▶ _Yang Diminta_
Apakah tiap pernyataan berikut sesuai dengan kutipan halaman di bawah? (a) Ponirin Meka lahir di Tanjung Morawa. (b) Laga final melawan Persib pada 1985 disaksikan 100.000 penonton. (c) Ponirin membawa tim nasional menjuarai Asian Games 1986. Jawab ya atau tidak untuk masing-masing, sertakan kata-kata penentu dari kutipan halaman itu secara persis.

Ponirin Meka Berpulang, ”Si Tangan Emas” Legenda Kiper Indonesia
Ponirin Meka menjadi bintang pada final Persib Bandung versus PSMS Medan pada 1983. Ia mengantar PSMS jadi juara setelah menepis dua tendangan adu penalti dramatis. Ia juga membawa timnas ke semifinal Asian Games 1986.
Oleh
NIKSON SINAGA
·5 menit baca
Ponirin Meka menjadi bintang besar pada laga final Persib Bandung versus PSMS Medan pada Divisi Utama PSSI 1983. Ia mengantarkan PSMS menjadi juara setelah menepis dua tendangan adu penalti yang sangat dramatis. Ia lalu membawa tim nasional ke semifinal Asian Games 1986 dan menjuarai SEA Games 1987.
Ponirin kembali membawa PSMS Medan menjadi juara liga nasional paling bergengsi pada 1985. Seperti mengulang sejarah, PSMS menang dalam laga adu penalti melawan Persib. Laga itu sekaligus menjadi pertandingan dengan penonton terbesar sepanjang sejarah sepak bola Indonesia, yakni 150.000 orang.
Ponirin membawa kebahagiaan selama berhari-hari untuk Sumut. Banyak anak-anak yang lahir di masa-masa itu diberi nama Ponirin.
”Ponirin membawa kebahagiaan selama berhari-hari untuk Sumut. Banyak anak-anak yang lahir di masa-masa itu diberi nama Ponirin,” kata Indra Efendi Rangkuti, pemerhati sepak bola Sumatera Utara, mengenang Ponirin, Senin (11/4/2022).
Indra yang juga sahabat Ponirin itu sangat bersedih mendapat kabar dari istri Ponirin. Legenda kiper nasional Indonesia itu meninggal di rumahnya dalam usia 66 tahun di Tanjung Morawa, Kabupaten Deli Serdang, Minggu (10/4/2022) sekitar pukul 16.30, karena penyakit jantung. Ponirin lahir di Tanjung Morawa, 2 Februari 1956. Setelah pensiun dari Direktorat Jenderal Bea dan Cukai, Ponirin beternak sapi dan membudidayakan ikan lele di kampung halamannya.

[Baris dari sumber data]
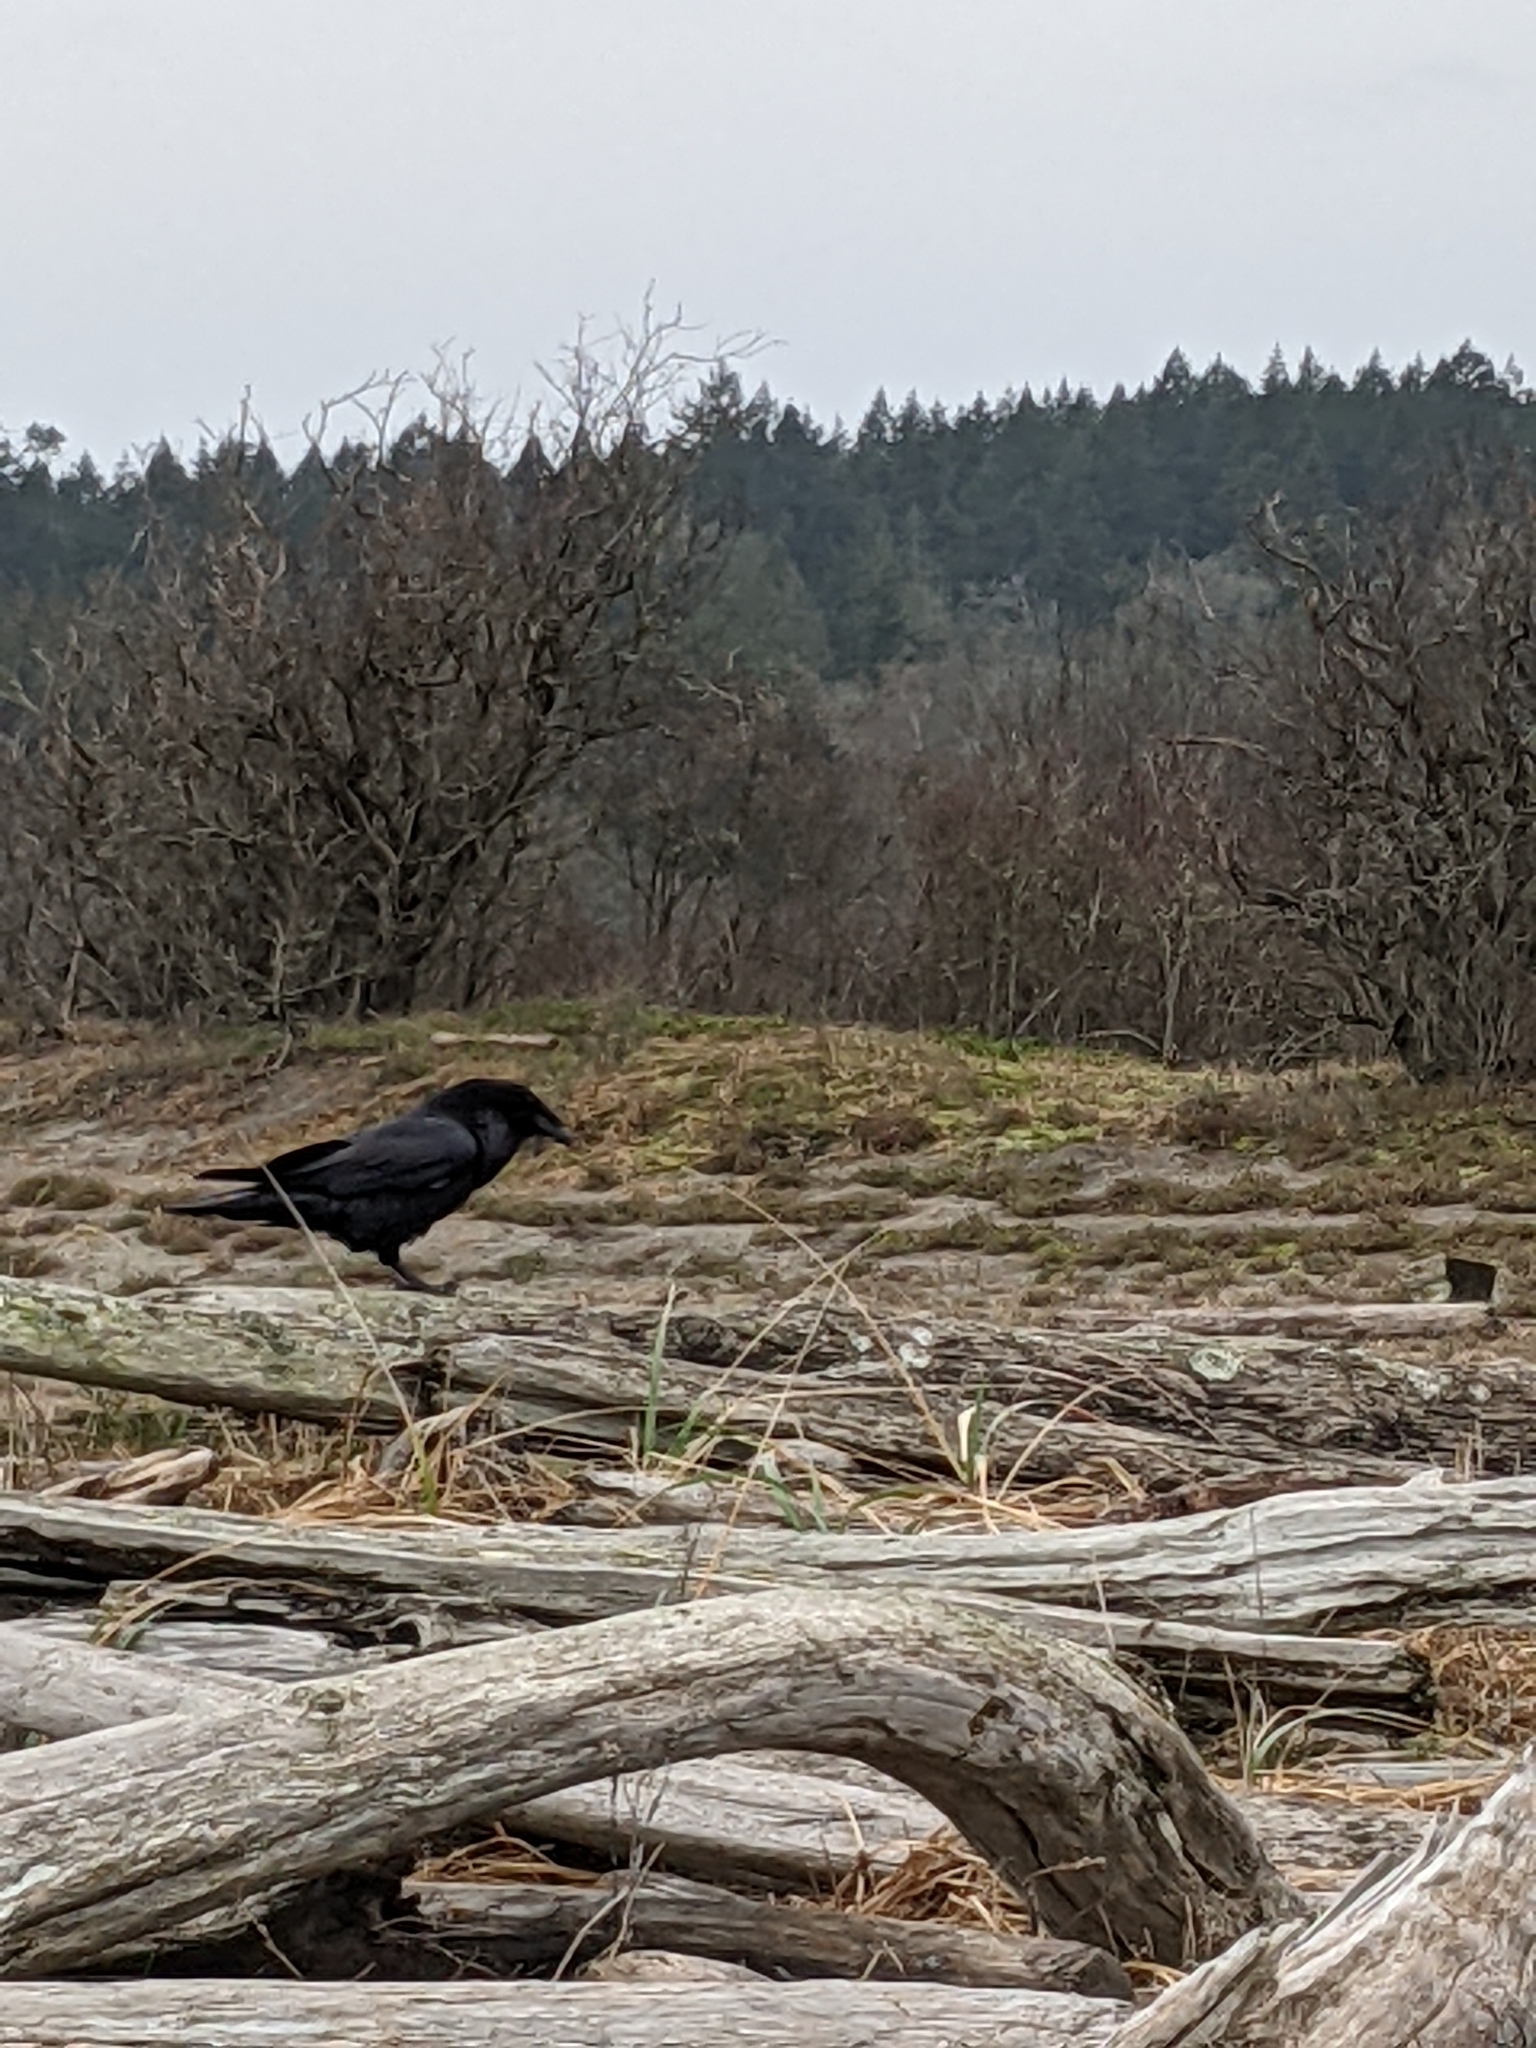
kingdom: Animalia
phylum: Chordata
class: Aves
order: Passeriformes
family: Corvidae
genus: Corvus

---

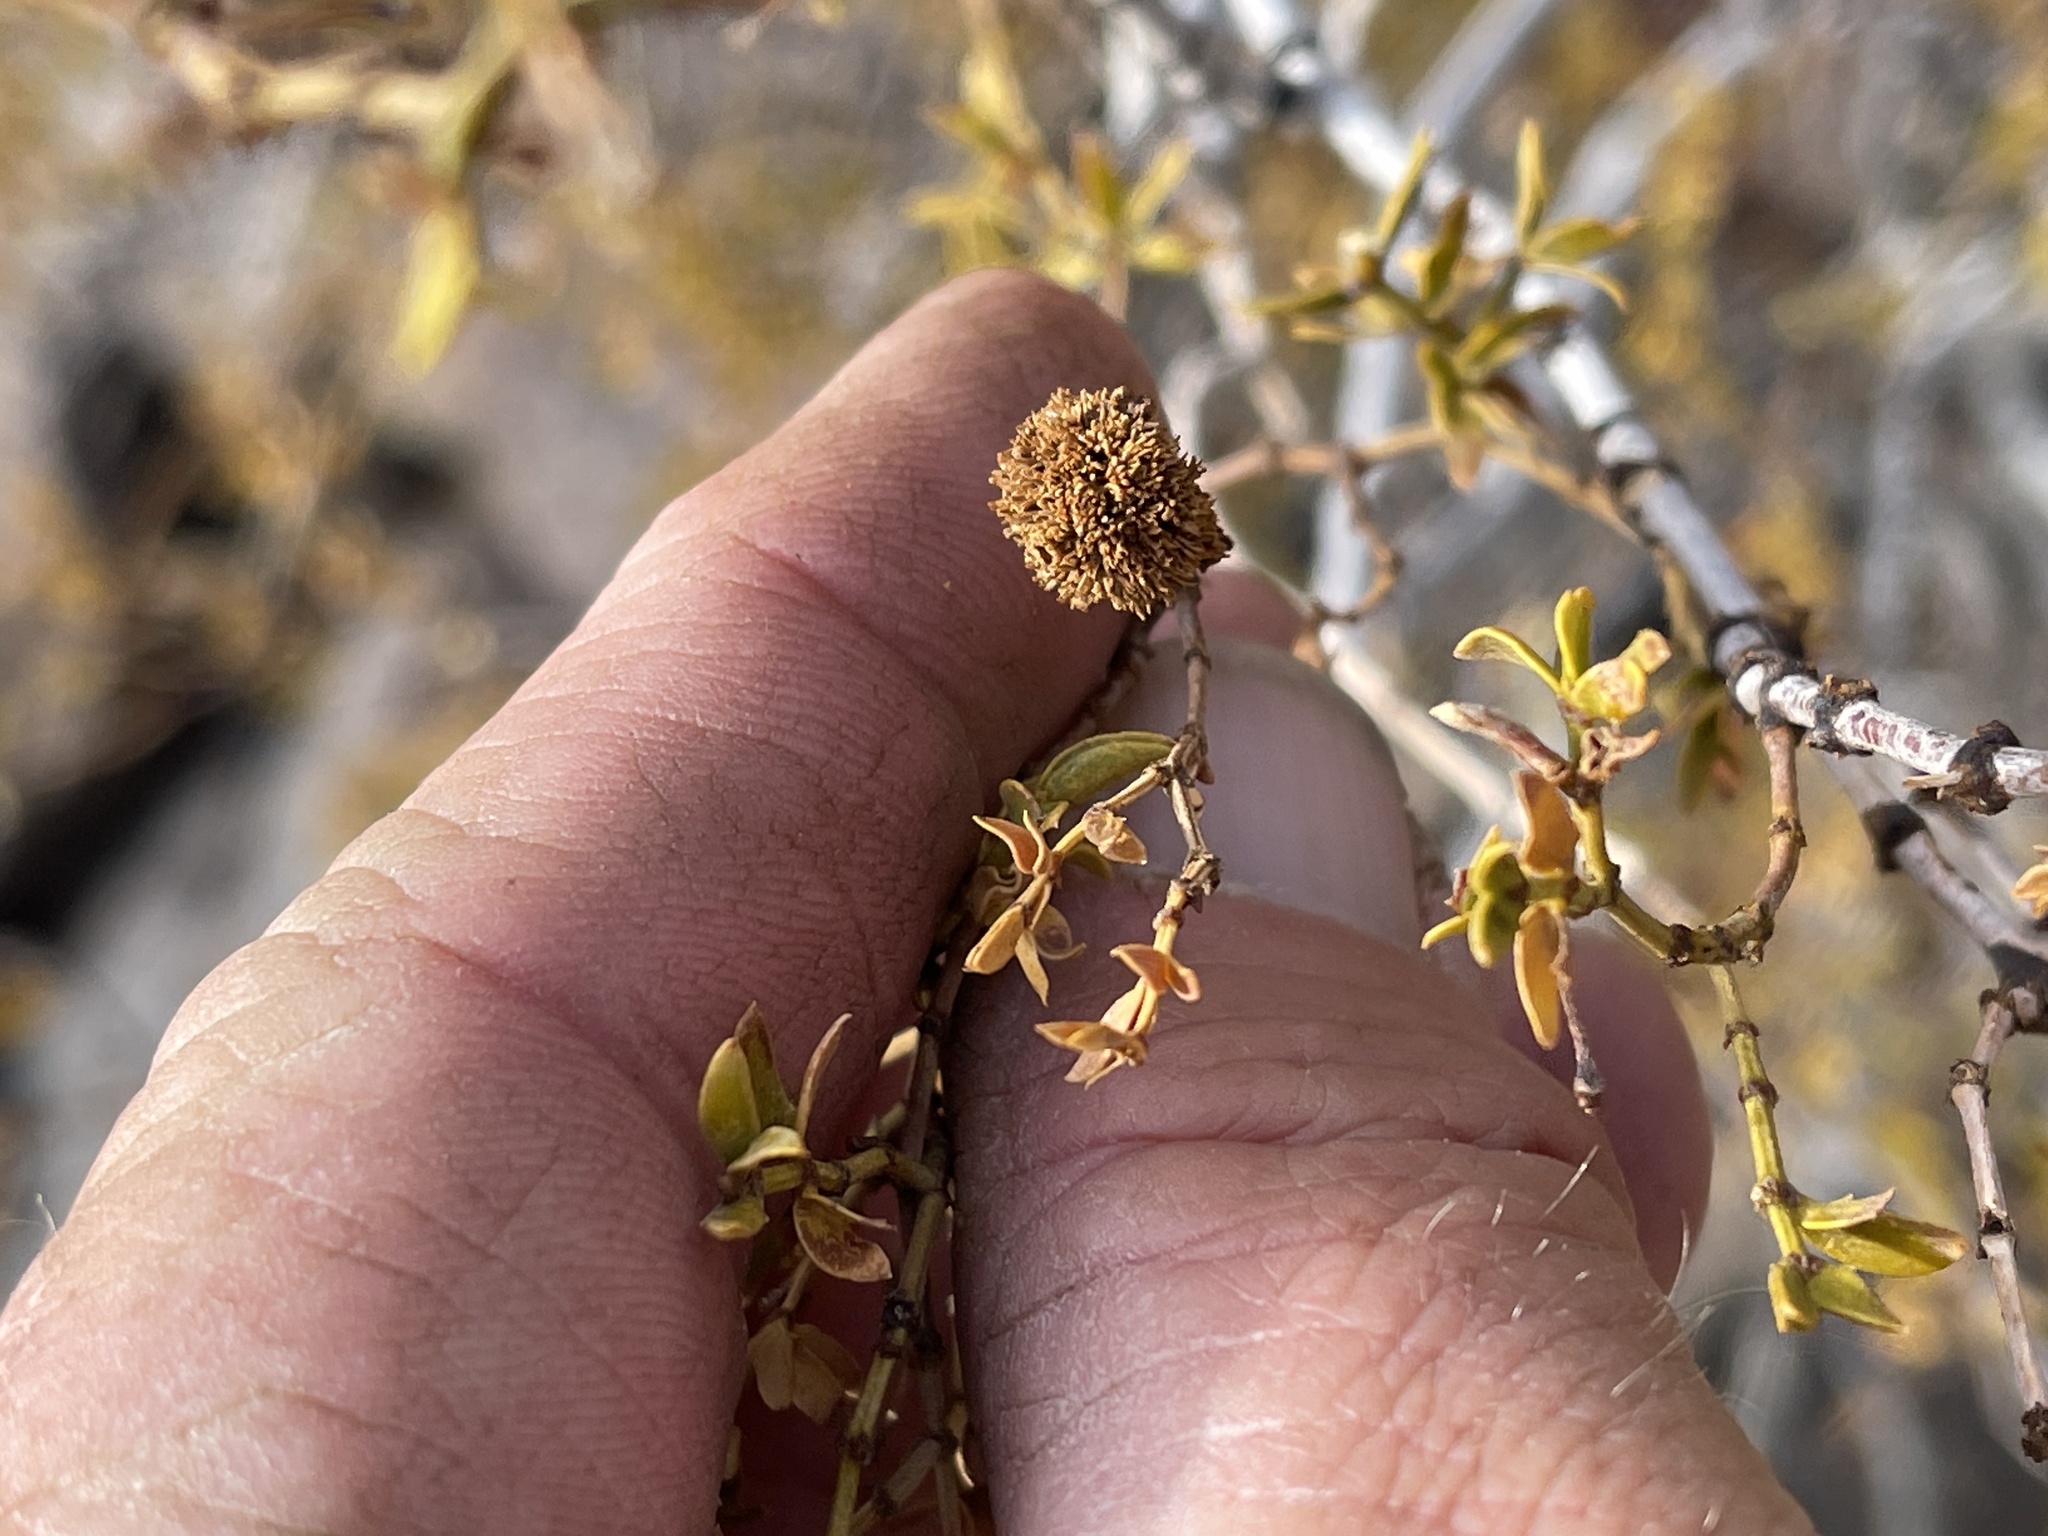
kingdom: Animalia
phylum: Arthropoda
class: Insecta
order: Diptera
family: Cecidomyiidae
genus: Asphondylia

▶ _Jawaban Tugas_
(a) Ya: "Ponirin lahir di Tanjung Morawa, 2 Februari 1956."
(b) Tidak: "yakni 150.000 orang"
(c) Tidak: "Ia lalu membawa tim nasional ke semifinal Asian Games 1986"